Records from a collection:
= = = = = = =

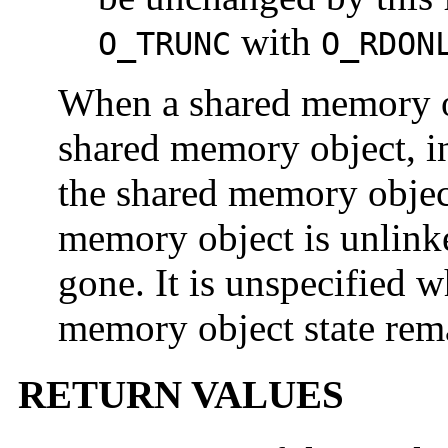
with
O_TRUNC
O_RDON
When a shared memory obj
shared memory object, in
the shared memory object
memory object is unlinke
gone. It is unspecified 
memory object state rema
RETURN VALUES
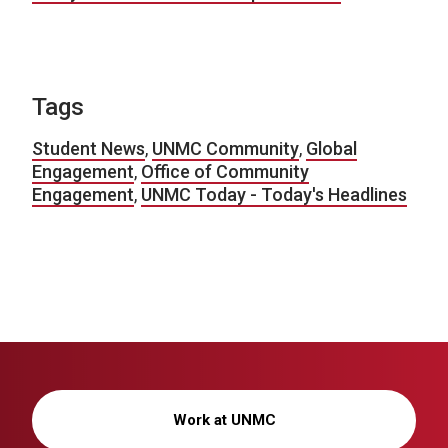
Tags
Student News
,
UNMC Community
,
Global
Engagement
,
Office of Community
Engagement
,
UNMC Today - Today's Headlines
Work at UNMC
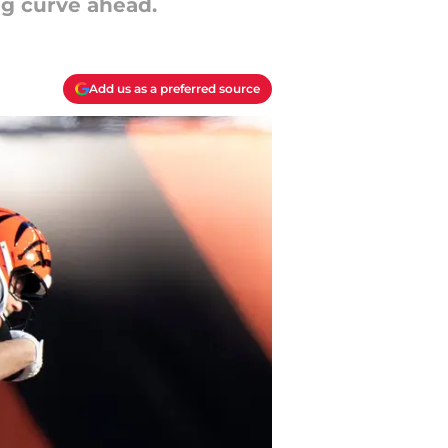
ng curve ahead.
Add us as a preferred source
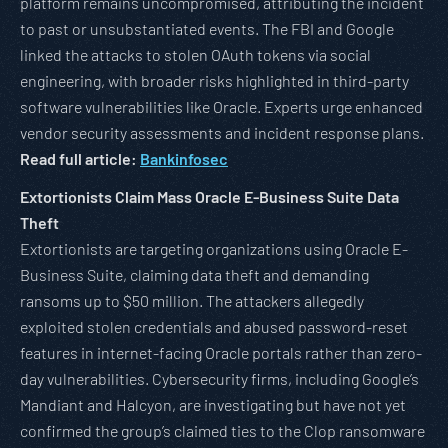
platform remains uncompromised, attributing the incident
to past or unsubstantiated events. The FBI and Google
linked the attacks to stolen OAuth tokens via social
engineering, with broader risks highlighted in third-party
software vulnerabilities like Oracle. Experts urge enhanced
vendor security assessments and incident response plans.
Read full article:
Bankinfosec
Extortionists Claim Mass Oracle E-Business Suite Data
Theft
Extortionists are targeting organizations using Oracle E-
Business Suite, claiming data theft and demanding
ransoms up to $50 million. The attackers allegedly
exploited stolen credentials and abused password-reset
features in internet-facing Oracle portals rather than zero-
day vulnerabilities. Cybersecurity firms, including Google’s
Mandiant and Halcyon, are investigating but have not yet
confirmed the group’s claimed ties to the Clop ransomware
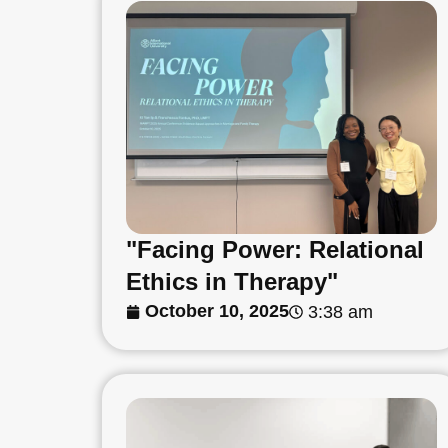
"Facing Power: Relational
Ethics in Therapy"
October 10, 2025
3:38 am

= = = = = = =

The required output is every line from the one containing "software vulnerabilities like" through the last line of the records, inclusive, reproduced exactly and without pictures.

software vulnerabilities like Oracle. Experts urge enhanced
vendor security assessments and incident response plans.
Read full article:
Bankinfosec
Extortionists Claim Mass Oracle E-Business Suite Data
Theft
Extortionists are targeting organizations using Oracle E-
Business Suite, claiming data theft and demanding
ransoms up to $50 million. The attackers allegedly
exploited stolen credentials and abused password-reset
features in internet-facing Oracle portals rather than zero-
day vulnerabilities. Cybersecurity firms, including Google’s
Mandiant and Halcyon, are investigating but have not yet
confirmed the group’s claimed ties to the Clop ransomware
"Facing Power: Relational
Ethics in Therapy"
October 10, 2025
3:38 am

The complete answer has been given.